Глава V. Политические и философские воззрения Дарвина
Я никогда не был быстрым мыслителем или писателем; все, что я сделал для науки, добыто продолжительным размышлением, терпением и трудом.
Ч. Дарвин
Отношение Дарвина к политике. – Его гуманность. – Мнения о рабстве. – Устранение от политической борьбы. – Религиозные взгляды.– Дарвин как мыслитель. – Единство и последовательность его взглядов. – Неспособность к дедукции
Дарвин никогда не принимал участия в общественных делах и не высказывался печатно о вопросах политики, морали и тому подобного. Сочинения его возбудили великое брожение в политических мнениях, как и во всех других сферах человеческого мышления. Теорию Дарвина всякий прилаживал к человеческому обществу на свой лад. Каждая политическая партия пыталась объяснять еепо-своему. Все это делалось с обычным в политической литературе гвалтом, треском, бранью, взаимными обвинениями и так далее.Сам виновник всей этой суматохи не принимал в ней участия. Он спокойно работал над биологическими вопросами, предоставляя другим находить какое угодно применение его теории. Он не мог поступить иначе. Он не мог раздвоиться и применить к политике иной метод мышления, чем к биологии. «Всякая степень убеждения дается мне годами работы», – говорил он.
Между тем, он вовсе не был равнодушен к судьбам человечества. Он сочувствовал людям и принимал близко к сердцу их бедствия. Он мог проводить бессонные ночи, думая о рабстве. Стоны невольников, услышанные им в Америке, много лет преследовали его во сне. Ландшафт, оскверненный следами угнетения и рабства, терял в его глазах всю прелесть.
«Я не сознавал раньше, как тесно наслаждение природой связано с тем, что можно назвать нравственным чувством. Я подразумеваю историю страны, полезность ее произведений и в особенности благосостояние ее жителей. Превратите английского рабочего в жалкого раба – и вы не узнаете прежнего ландшафта» (письма к Герберту из Рио-де-Жанейро).
В путешествии ему пришлось-таки насмотреться на рабство, всегда возбуждавшее в нем сильнейшее негодование:
«Я не мог бы сделаться тори уже из-за их бессердечного отношения к этому позору христианских наций – рабству... Какая честь для Англии, если она первая из европейских наций совершенно уничтожит рабство! Когда я уезжал из Англии, мне говорили, что мои воззрения изменятся после того, как я поживу в рабовладельческих странах; единственное изменение, которое я замечаю в себе, – это то, что я научился еще более ценить характер негров. Невозможно видеть негра и не чувствовать к нему расположения: такое добродушное, открытое, честное выражение лица и прекрасное мускулистое тело. Глядя на тщедушных португальцев с их разбойничьими физиономиями, я почти готов был желать, чтобы Бразилия последовала примеру Гаити».
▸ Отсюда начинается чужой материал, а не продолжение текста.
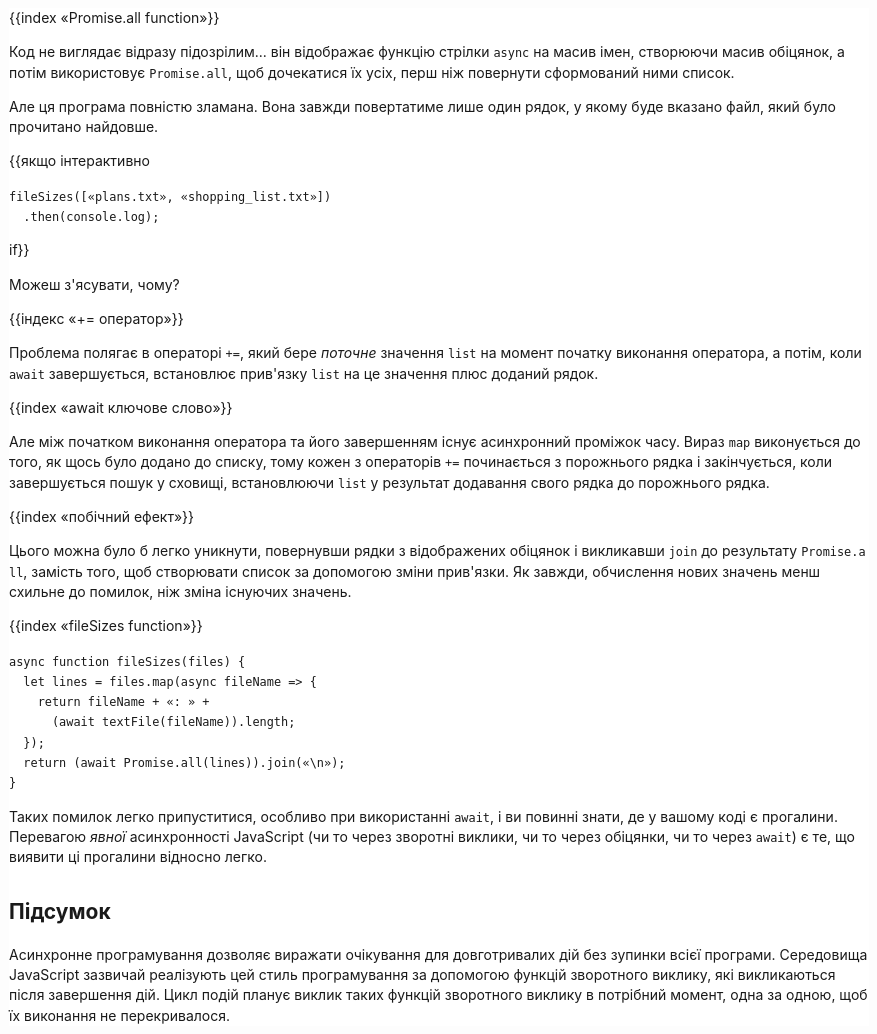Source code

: {{index «Promise.all function»}}

Код не виглядає відразу підозрілим... він відображає функцію стрілки `async` на масив імен, створюючи масив обіцянок, а потім використовує `Promise.all`, щоб дочекатися їх усіх, перш ніж повернути сформований ними список.

Але ця програма повністю зламана. Вона завжди повертатиме лише один рядок, у якому буде вказано файл, який було прочитано найдовше.

{{якщо інтерактивно

```
fileSizes([«plans.txt», «shopping_list.txt»])
  .then(console.log);
```

if}}

Можеш з'ясувати, чому?

{{індекс «+= оператор»}}

Проблема полягає в операторі `+=`, який бере _поточне_ значення `list` на момент початку виконання оператора, а потім, коли `await` завершується, встановлює прив'язку `list` на це значення плюс доданий рядок.

{{index «await ключове слово»}}

Але між початком виконання оператора та його завершенням існує асинхронний проміжок часу. Вираз `map` виконується до того, як щось було додано до списку, тому кожен з операторів `+=` починається з порожнього рядка і закінчується, коли завершується пошук у сховищі, встановлюючи `list` у результат додавання свого рядка до порожнього рядка.

{{index «побічний ефект»}}

Цього можна було б легко уникнути, повернувши рядки з відображених обіцянок і викликавши `join` до результату `Promise.all`, замість того, щоб створювати список за допомогою зміни прив'язки. Як завжди, обчислення нових значень менш схильне до помилок, ніж зміна існуючих значень.

{{index «fileSizes function»}}

```
async function fileSizes(files) {
  let lines = files.map(async fileName => {
    return fileName + «: » +
      (await textFile(fileName)).length;
  });
  return (await Promise.all(lines)).join(«\n»);
}
```

Таких помилок легко припуститися, особливо при використанні `await`, і ви повинні знати, де у вашому коді є прогалини. Перевагою _явної_ асинхронності JavaScript (чи то через зворотні виклики, чи то через обіцянки, чи то через `await`) є те, що виявити ці прогалини відносно легко.

## Підсумок

Асинхронне програмування дозволяє виражати очікування для довготривалих дій без зупинки всієї програми. Середовища JavaScript зазвичай реалізують цей стиль програмування за допомогою функцій зворотного виклику, які викликаються після завершення дій. Цикл подій планує виклик таких функцій зворотного виклику в потрібний момент, одна за одною, щоб їх виконання не перекривалося.
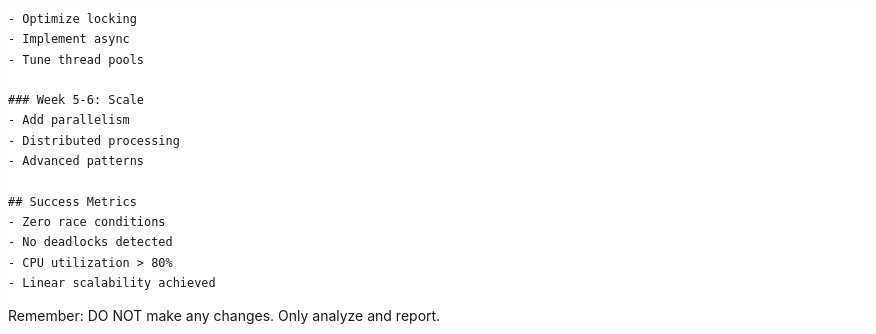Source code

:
 ```
- Optimize locking
- Implement async
- Tune thread pools

### Week 5-6: Scale
- Add parallelism
- Distributed processing
- Advanced patterns

## Success Metrics
- Zero race conditions
- No deadlocks detected
- CPU utilization > 80%
- Linear scalability achieved
```

Remember: DO NOT make any changes. Only analyze and report.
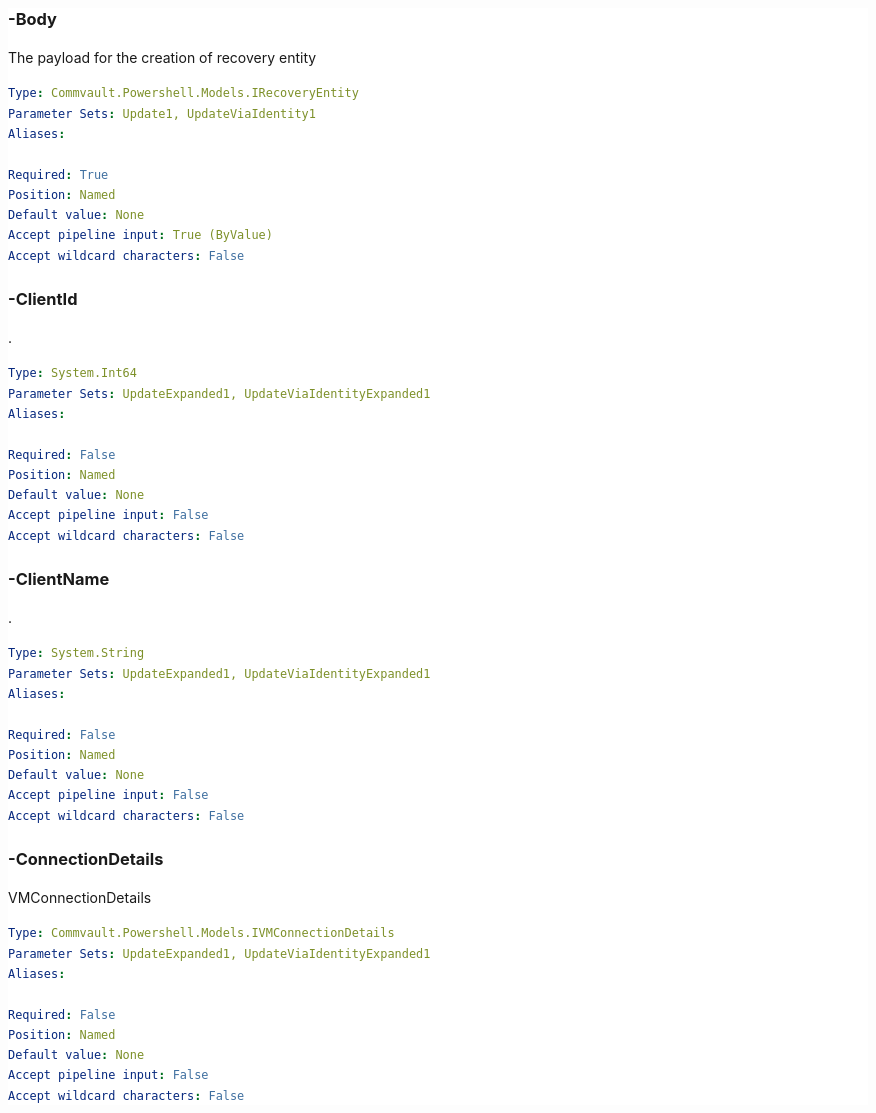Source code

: ### -Body
The payload for the creation of recovery entity

```yaml
Type: Commvault.Powershell.Models.IRecoveryEntity
Parameter Sets: Update1, UpdateViaIdentity1
Aliases:

Required: True
Position: Named
Default value: None
Accept pipeline input: True (ByValue)
Accept wildcard characters: False
```

### -ClientId
.

```yaml
Type: System.Int64
Parameter Sets: UpdateExpanded1, UpdateViaIdentityExpanded1
Aliases:

Required: False
Position: Named
Default value: None
Accept pipeline input: False
Accept wildcard characters: False
```

### -ClientName
.

```yaml
Type: System.String
Parameter Sets: UpdateExpanded1, UpdateViaIdentityExpanded1
Aliases:

Required: False
Position: Named
Default value: None
Accept pipeline input: False
Accept wildcard characters: False
```

### -ConnectionDetails
VMConnectionDetails

```yaml
Type: Commvault.Powershell.Models.IVMConnectionDetails
Parameter Sets: UpdateExpanded1, UpdateViaIdentityExpanded1
Aliases:

Required: False
Position: Named
Default value: None
Accept pipeline input: False
Accept wildcard characters: False
```
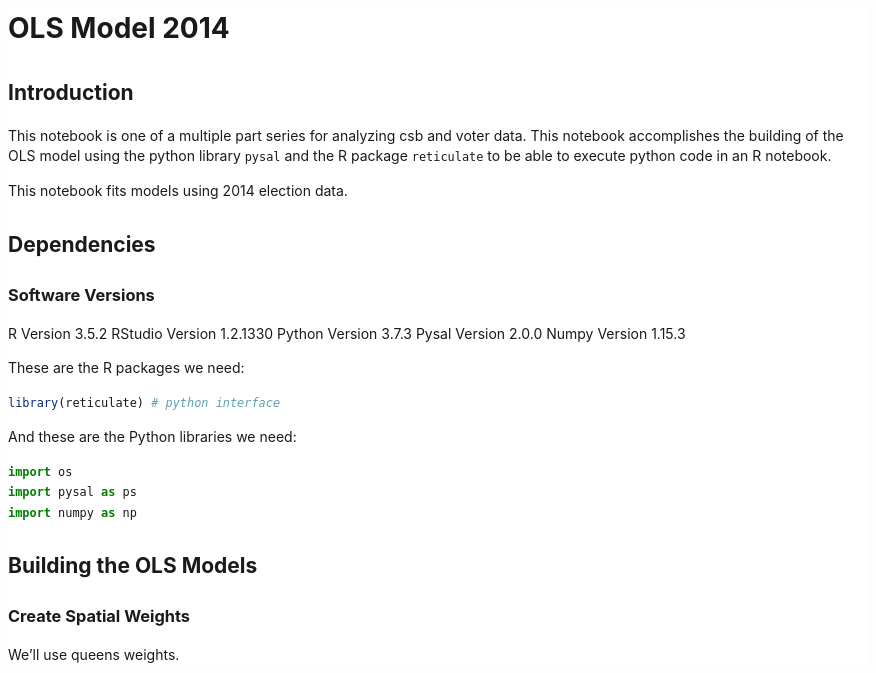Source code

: # OLS Model 2014

</div>

<div id="introduction" class="section level2">

## Introduction

This notebook is one of a multiple part series for analyzing csb and
voter data. This notebook accomplishes the building of the OLS model
using the python library `pysal` and the R package `reticulate` to be
able to execute python code in an R notebook.

This notebook fits models using 2014 election data.

</div>

<div id="dependencies" class="section level2">

## Dependencies

<div id="software-versions" class="section level3">

### Software Versions

R Version 3.5.2 RStudio Version 1.2.1330 Python Version 3.7.3 Pysal
Version 2.0.0 Numpy Version 1.15.3

These are the R packages we need:

``` r
library(reticulate) # python interface
```

And these are the Python libraries we need:

``` python
import os
import pysal as ps
import numpy as np
```

</div>

</div>

<div id="building-the-ols-models" class="section level2">

## Building the OLS Models

<div id="create-spatial-weights" class="section level3">

### Create Spatial Weights

We’ll use queens weights.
«Ваше рассуждение о рабстве, – пишет он Лайелю, отнесшемуся к рабовладельцам довольно снисходительно, – крайне возмутило меня, но, так как мое мнение об этом предмете имеет для Вас столько же значения, как пепел этого письма, то я не стану прибавлять ничего больше: скажу только, что обязан Вам несколькими тягостными бессонными часами».